Вот так, под песни Джо Текса или Эла Грина, она феноменально собирала по кусочкам машину для обольщения.

Ее платья – либо шифоновые лоскутки, либо изделия из липкой синтетики, либо нечто грубое на ощупь, связанное из золотых, серебряных или бронзовых металлических нитей. Чулки – черная, бордовая или алая сетка; а от того, какие она подбирала лаковые туфли – зеленые, розовые, багровые, иногда оранжевые, – кружилась голова. Она ходила яркая как попугай. Иногда надевала экстравагантные ботинки со шнуровкой до колена и вырезом на носке. Иногда обвязывала ремешками лодыжки, как у раба. Потом, разодевшись как блудница Раав, но укрывшись непробиваемой обшивкой из порочной невинности, накидывала очередные меха – забила ими целый чемодан, была даже накидка из шиншиллы; набрасывала палантин, манто или жакетик из прекрасных шкурок на покатые обнаженные плечи с их вдохновляющей хрупкостью, и скакала в дьявольскую тьму ночи с видом примерного дитяти по дороге в воскресную школу. Возвращалась уже под утро, в пять или шесть, с еле уловимым запахом спиртного и кучей долларов под резинкой чулка.

Куча долларов под резинкой чулка. Пока я жил с Лейлой, денег всегда хватало. Питались мы хорошо, причем довольно часто с прилавка близлежащего гастронома: сэндвичи (например, пастрами на ржаном хлебе), копченая колбаса, капустный салат, жареная курица, картофельный салат, яблочный пирог, черничный пирог, ягодный пирог, пирог из малины и из красной смородины, персиковый пирог, ореховый пирог, и так далее и тому подобное, а еще чизкейк и штрудель. Из китайского ресторана мы брали домой омлет фу-янг и суп ван-тан, а еще жареный рис в коробочках, и постоянно пили кока-колу, доставая из холодильника запотевшие банки.

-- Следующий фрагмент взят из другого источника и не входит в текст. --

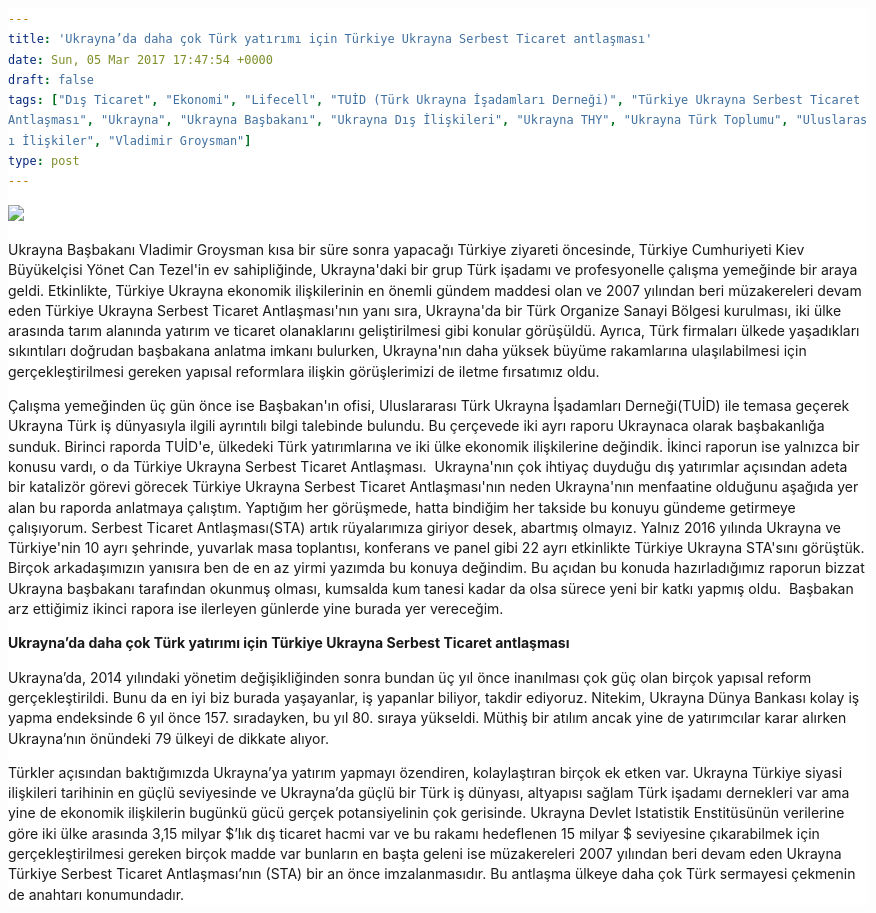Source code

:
```yaml
---
title: 'Ukrayna’da daha çok Türk yatırımı için Türkiye Ukrayna Serbest Ticaret antlaşması'
date: Sun, 05 Mar 2017 17:47:54 +0000
draft: false
tags: ["Dış Ticaret", "Ekonomi", "Lifecell", "TUİD (Türk Ukrayna İşadamları Derneği)", "Türkiye Ukrayna Serbest Ticaret Antlaşması", "Ukrayna", "Ukrayna Başbakanı", "Ukrayna Dış İlişkileri", "Ukrayna THY", "Ukrayna Türk Toplumu", "Uluslarası İlişkiler", "Vladimir Groysman"]
type: post
---
```


![](http://burakpehlivan.org/wp-content/uploads/2017/03/23123-1.jpg)

Ukrayna Başbakanı Vladimir Groysman kısa bir süre sonra yapacağı Türkiye ziyareti öncesinde, Türkiye Cumhuriyeti Kiev Büyükelçisi Yönet Can Tezel'in ev sahipliğinde, Ukrayna'daki bir grup Türk işadamı ve profesyonelle çalışma yemeğinde bir araya geldi. Etkinlikte, Türkiye Ukrayna ekonomik ilişkilerinin en önemli gündem maddesi olan ve 2007 yılından beri müzakereleri devam eden Türkiye Ukrayna Serbest Ticaret Antlaşması'nın yanı sıra, Ukrayna'da bir Türk Organize Sanayi Bölgesi kurulması, iki ülke arasında tarım alanında yatırım ve ticaret olanaklarını geliştirilmesi gibi konular görüşüldü. Ayrıca, Türk firmaları ülkede yaşadıkları sıkıntıları doğrudan başbakana anlatma imkanı bulurken, Ukrayna'nın daha yüksek büyüme rakamlarına ulaşılabilmesi için gerçekleştirilmesi gereken yapısal reformlara ilişkin görüşlerimizi de iletme fırsatımız oldu.

Çalışma yemeğinden üç gün önce ise Başbakan'ın ofisi, Uluslararası Türk Ukrayna İşadamları Derneği(TUİD) ile temasa geçerek Ukrayna Türk iş dünyasıyla ilgili ayrıntılı bilgi talebinde bulundu. Bu çerçevede iki ayrı raporu Ukraynaca olarak başbakanlığa sunduk. Birinci raporda TUİD'e, ülkedeki Türk yatırımlarına ve iki ülke ekonomik ilişkilerine değindik. İkinci raporun ise yalnızca bir konusu vardı, o da Türkiye Ukrayna Serbest Ticaret Antlaşması.  Ukrayna'nın çok ihtiyaç duyduğu dış yatırımlar açısından adeta bir katalizör görevi görecek Türkiye Ukrayna Serbest Ticaret Antlaşması'nın neden Ukrayna'nın menfaatine olduğunu aşağıda yer alan bu raporda anlatmaya çalıştım. Yaptığım her görüşmede, hatta bindiğim her takside bu konuyu gündeme getirmeye çalışıyorum. Serbest Ticaret Antlaşması(STA) artık rüyalarımıza giriyor desek, abartmış olmayız. Yalnız 2016 yılında Ukrayna ve Türkiye'nin 10 ayrı şehrinde, yuvarlak masa toplantısı, konferans ve panel gibi 22 ayrı etkinlikte Türkiye Ukrayna STA'sını görüştük. Birçok arkadaşımızın yanısıra ben de en az yirmi yazımda bu konuya değindim. Bu açıdan bu konuda hazırladığımız raporun bizzat Ukrayna başbakanı tarafından okunmuş olması, kumsalda kum tanesi kadar da olsa sürece yeni bir katkı yapmış oldu.  Başbakan arz ettiğimiz ikinci rapora ise ilerleyen günlerde yine burada yer vereceğim.

**Ukrayna’da daha çok Türk yatırımı için Türkiye Ukrayna Serbest Ticaret antlaşması**

Ukrayna’da, 2014 yılındaki yönetim değişikliğinden sonra bundan üç yıl önce inanılması çok güç olan birçok yapısal reform gerçekleştirildi. Bunu da en iyi biz burada yaşayanlar, iş yapanlar biliyor, takdir ediyoruz. Nitekim, Ukrayna Dünya Bankası kolay iş yapma endeksinde 6 yıl önce 157. sıradayken, bu yıl 80. sıraya yükseldi. Müthiş bir atılım ancak yine de yatırımcılar karar alırken Ukrayna’nın önündeki 79 ülkeyi de dikkate alıyor.

Türkler açısından baktığımızda Ukrayna’ya yatırım yapmayı özendiren, kolaylaştıran birçok ek etken var. Ukrayna Türkiye siyasi ilişkileri tarihinin en güçlü seviyesinde ve Ukrayna’da güçlü bir Türk iş dünyası, altyapısı sağlam Türk işadamı dernekleri var ama yine de ekonomik ilişkilerin bugünkü gücü gerçek potansiyelinin çok gerisinde. Ukrayna Devlet Istatistik Enstitüsünün verilerine göre iki ülke arasında 3,15 milyar $’lık dış ticaret hacmi var ve bu rakamı hedeflenen 15 milyar $ seviyesine çıkarabilmek için gerçekleştirilmesi gereken birçok madde var bunların en başta geleni ise müzakereleri 2007 yılından beri devam eden Ukrayna Türkiye Serbest Ticaret Antlaşması’nın (STA) bir an önce imzalanmasıdır. Bu antlaşma ülkeye daha çok Türk sermayesi çekmenin de anahtarı konumundadır.
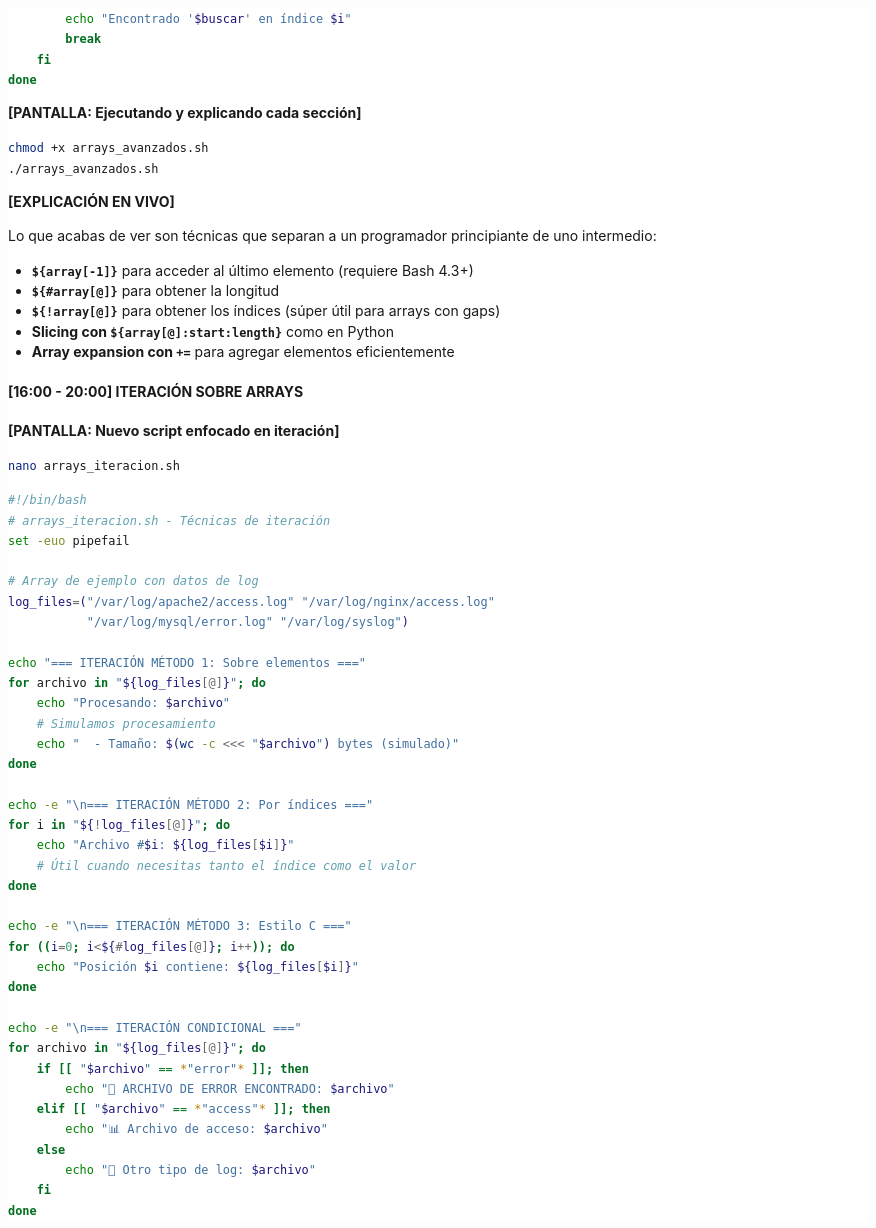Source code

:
 ```bash
        echo "Encontrado '$buscar' en índice $i"
        break
    fi
done
```

**[PANTALLA: Ejecutando y explicando cada sección]**

```bash
chmod +x arrays_avanzados.sh
./arrays_avanzados.sh
```

**[EXPLICACIÓN EN VIVO]**

Lo que acabas de ver son técnicas que separan a un programador principiante de uno intermedio:

- **`${array[-1]}`** para acceder al último elemento (requiere Bash 4.3+)
- **`${#array[@]}`** para obtener la longitud
- **`${!array[@]}`** para obtener los índices (súper útil para arrays con gaps)
- **Slicing con `${array[@]:start:length}`** como en Python
- **Array expansion con `+=`** para agregar elementos eficientemente

#### [16:00 - 20:00] ITERACIÓN SOBRE ARRAYS

**[PANTALLA: Nuevo script enfocado en iteración]**

```bash
nano arrays_iteracion.sh
```

```bash
#!/bin/bash
# arrays_iteracion.sh - Técnicas de iteración
set -euo pipefail

# Array de ejemplo con datos de log
log_files=("/var/log/apache2/access.log" "/var/log/nginx/access.log"
           "/var/log/mysql/error.log" "/var/log/syslog")

echo "=== ITERACIÓN MÉTODO 1: Sobre elementos ==="
for archivo in "${log_files[@]}"; do
    echo "Procesando: $archivo"
    # Simulamos procesamiento
    echo "  - Tamaño: $(wc -c <<< "$archivo") bytes (simulado)"
done

echo -e "\n=== ITERACIÓN MÉTODO 2: Por índices ==="
for i in "${!log_files[@]}"; do
    echo "Archivo #$i: ${log_files[$i]}"
    # Útil cuando necesitas tanto el índice como el valor
done

echo -e "\n=== ITERACIÓN MÉTODO 3: Estilo C ==="
for ((i=0; i<${#log_files[@]}; i++)); do
    echo "Posición $i contiene: ${log_files[$i]}"
done

echo -e "\n=== ITERACIÓN CONDICIONAL ==="
for archivo in "${log_files[@]}"; do
    if [[ "$archivo" == *"error"* ]]; then
        echo "🚨 ARCHIVO DE ERROR ENCONTRADO: $archivo"
    elif [[ "$archivo" == *"access"* ]]; then
        echo "📊 Archivo de acceso: $archivo"
    else
        echo "📝 Otro tipo de log: $archivo"
    fi
done
```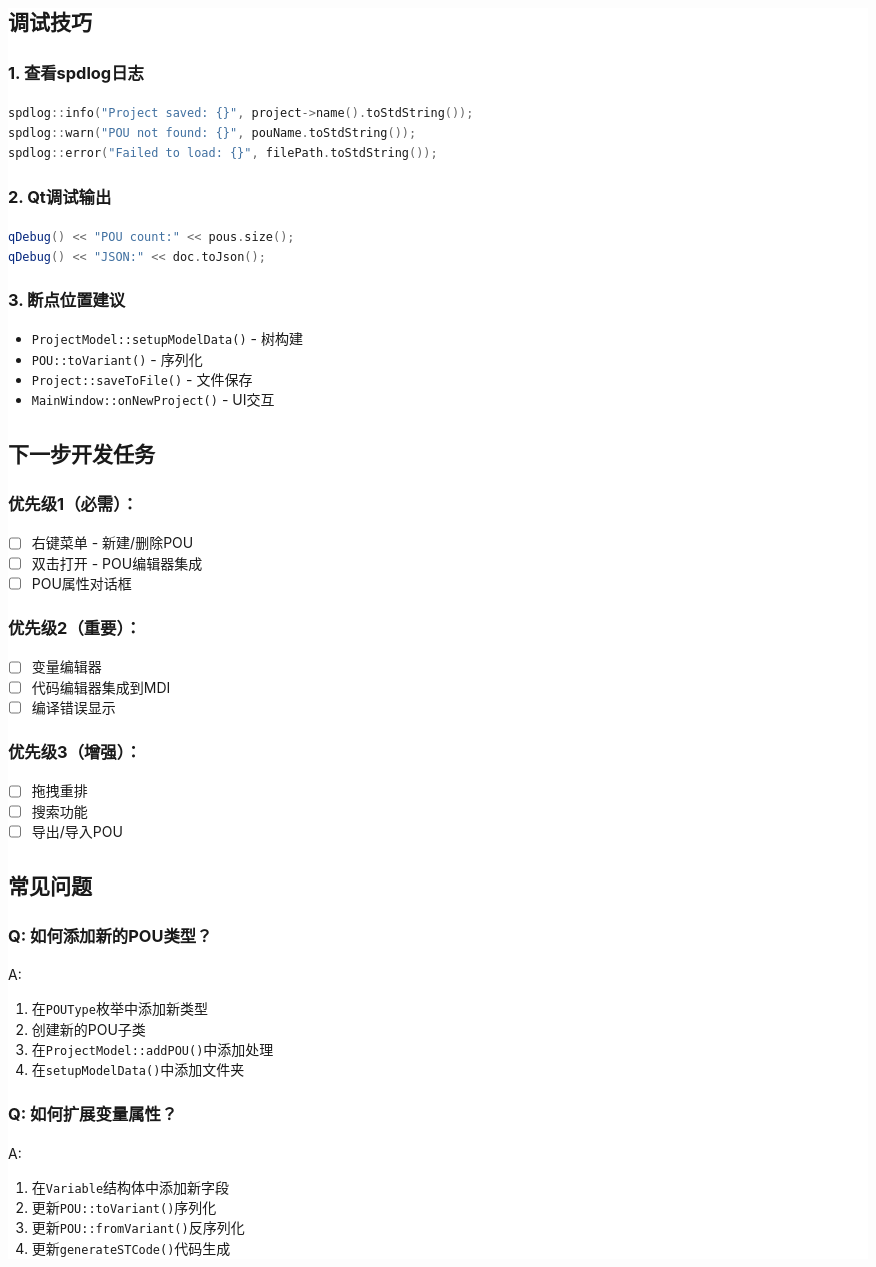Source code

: ## 调试技巧

### 1. 查看spdlog日志
```cpp
spdlog::info("Project saved: {}", project->name().toStdString());
spdlog::warn("POU not found: {}", pouName.toStdString());
spdlog::error("Failed to load: {}", filePath.toStdString());
```

### 2. Qt调试输出
```cpp
qDebug() << "POU count:" << pous.size();
qDebug() << "JSON:" << doc.toJson();
```

### 3. 断点位置建议
- `ProjectModel::setupModelData()` - 树构建
- `POU::toVariant()` - 序列化
- `Project::saveToFile()` - 文件保存
- `MainWindow::onNewProject()` - UI交互

## 下一步开发任务

### 优先级1（必需）：
- [ ] 右键菜单 - 新建/删除POU
- [ ] 双击打开 - POU编辑器集成
- [ ] POU属性对话框

### 优先级2（重要）：
- [ ] 变量编辑器
- [ ] 代码编辑器集成到MDI
- [ ] 编译错误显示

### 优先级3（增强）：
- [ ] 拖拽重排
- [ ] 搜索功能
- [ ] 导出/导入POU

## 常见问题

### Q: 如何添加新的POU类型？
A: 
1. 在`POUType`枚举中添加新类型
2. 创建新的POU子类
3. 在`ProjectModel::addPOU()`中添加处理
4. 在`setupModelData()`中添加文件夹

### Q: 如何扩展变量属性？
A:
1. 在`Variable`结构体中添加新字段
2. 更新`POU::toVariant()`序列化
3. 更新`POU::fromVariant()`反序列化
4. 更新`generateSTCode()`代码生成
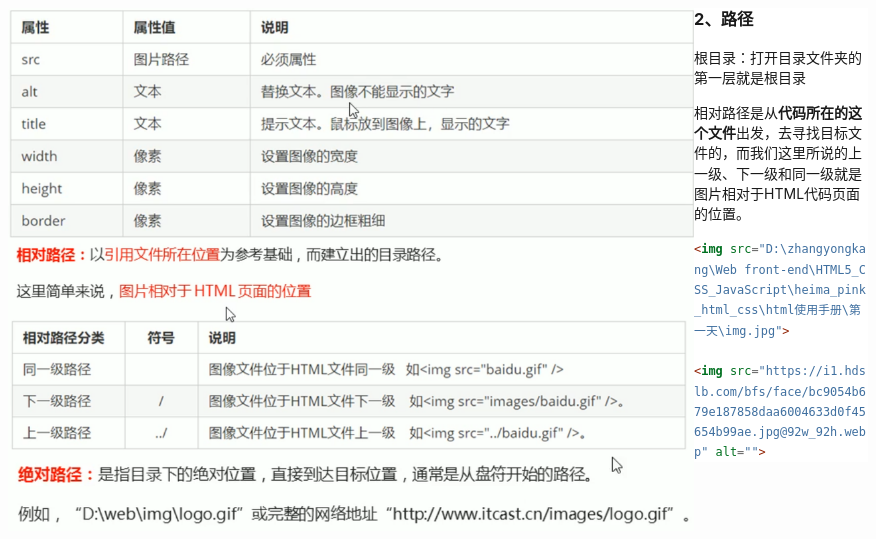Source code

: <img src="note1.assets/image-20230531141935246.png" alt="image-20230531141935246" style="zoom:67%;float:left" />



### 2、路径

根目录：打开目录文件夹的第一层就是根目录

<img src="note1.assets/image-20230531144213300.png" alt="image-20230531144213300" style="zoom:67%;float:left" />

相对路径是从**代码所在的这个文件**出发，去寻找目标文件的，而我们这里所说的上一级、下一级和同一级就是图片相对于HTML代码页面的位置。

<img src="note1.assets/image-20230531145110313.png" alt="image-20230531145110313" style="zoom:67%;float:left" />

```html
<img src="D:\zhangyongkang\Web front-end\HTML5_CSS_JavaScript\heima_pink_html_css\html使用手册\第一天\img.jpg">

<img src="https://i1.hdslb.com/bfs/face/bc9054b679e187858daa6004633d0f45654b99ae.jpg@92w_92h.webp" alt="">
```
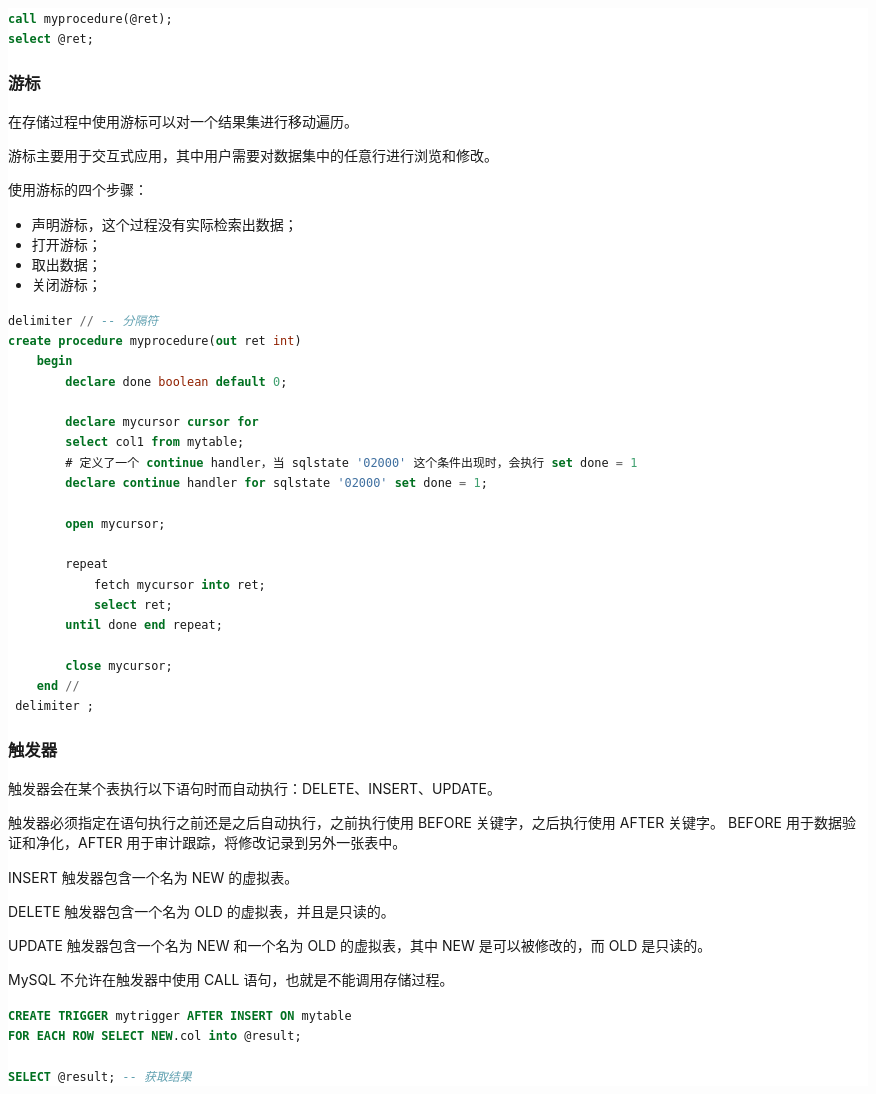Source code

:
 ```sql
call myprocedure(@ret);
select @ret;
```

### 游标
在存储过程中使用游标可以对一个结果集进行移动遍历。

游标主要用于交互式应用，其中用户需要对数据集中的任意行进行浏览和修改。

使用游标的四个步骤：

- 声明游标，这个过程没有实际检索出数据；
- 打开游标；
- 取出数据；
- 关闭游标；
```sql
delimiter // -- 分隔符
create procedure myprocedure(out ret int)
    begin
        declare done boolean default 0;

        declare mycursor cursor for
        select col1 from mytable;
        # 定义了一个 continue handler，当 sqlstate '02000' 这个条件出现时，会执行 set done = 1
        declare continue handler for sqlstate '02000' set done = 1;

        open mycursor;

        repeat
            fetch mycursor into ret;
            select ret;
        until done end repeat;

        close mycursor;
    end //
 delimiter ;
```

### 触发器
触发器会在某个表执行以下语句时而自动执行：DELETE、INSERT、UPDATE。

触发器必须指定在语句执行之前还是之后自动执行，之前执行使用 BEFORE 关键字，之后执行使用 AFTER 关键字。
BEFORE 用于数据验证和净化，AFTER 用于审计跟踪，将修改记录到另外一张表中。

INSERT 触发器包含一个名为 NEW 的虚拟表。

DELETE 触发器包含一个名为 OLD 的虚拟表，并且是只读的。

UPDATE 触发器包含一个名为 NEW 和一个名为 OLD 的虚拟表，其中 NEW 是可以被修改的，而 OLD 是只读的。

MySQL 不允许在触发器中使用 CALL 语句，也就是不能调用存储过程。
```sql
CREATE TRIGGER mytrigger AFTER INSERT ON mytable
FOR EACH ROW SELECT NEW.col into @result;

SELECT @result; -- 获取结果
```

Треснутое зеркало искривляло рассеченное надвое отражение Лейлы и моей головы, вокруг которой вились дымчатые колечки от косяка. Наблюдая, как она одевается, примеряя публичный образ, я становился свидетелем инверсии ритуала раздевания; чем больше на ней было одежды, тем более живо я рисовал ее обнаженной. Наблюдая в зеркале, как я наблюдаю за процедурой трансформации, лишь подчеркивающей ее черные бархатные бедра и между ними пунцовую щель, она, казалось, оставляла в зеркале свою сущность и позволяла себе быть частичкой вымысла из эротической фантазии, в которую это зеркало меня забрасывало.

Итак, мы вместе погружались в общую фантазию, в самосозданный, самовозобновляющийся солипсический мир женщины, наблюдающей, как за ней наблюдают, через зеркало, которое, похоже, и раскололось-то от усилий поддержать ее мир.

Я не успел рассказать, что Лейла была совсем еще ребенком, маленьким и порой приставучим. Как нежная фарфоровая статуэтка, которую хочется разбить именно потому, что она такая хрупкая. Она шла, словно пританцовывала, да так бойко, что становилось ясно: ей ничего не стоит споткнуться, упасть.

Я никогда не встречал такой зацикленной на стиле девушки. Ресницы, вылепленный свод прически – все должно было быть в ажуре, ничего важнее в мире не существовало. Перед работой она не позволяла себя целовать, чтобы я не размазал помаду или не испачкал ее, а меня, понятно, возбуждало ее ритуальное перевоплощение, то, как она целенаправленно лишала себя одухотворенности, превращаясь в украшенный кусок мяса, и я пытался взять ее любой ценой, в последнюю минуту, пусть даже стоя, у стены. Ее губы растягивались, обнажая темные десны, и, терзаясь обидой, она выдыхала «Нет!», оставляя розовыми коготками на моей спине следы скорее возмущения, чем страсти.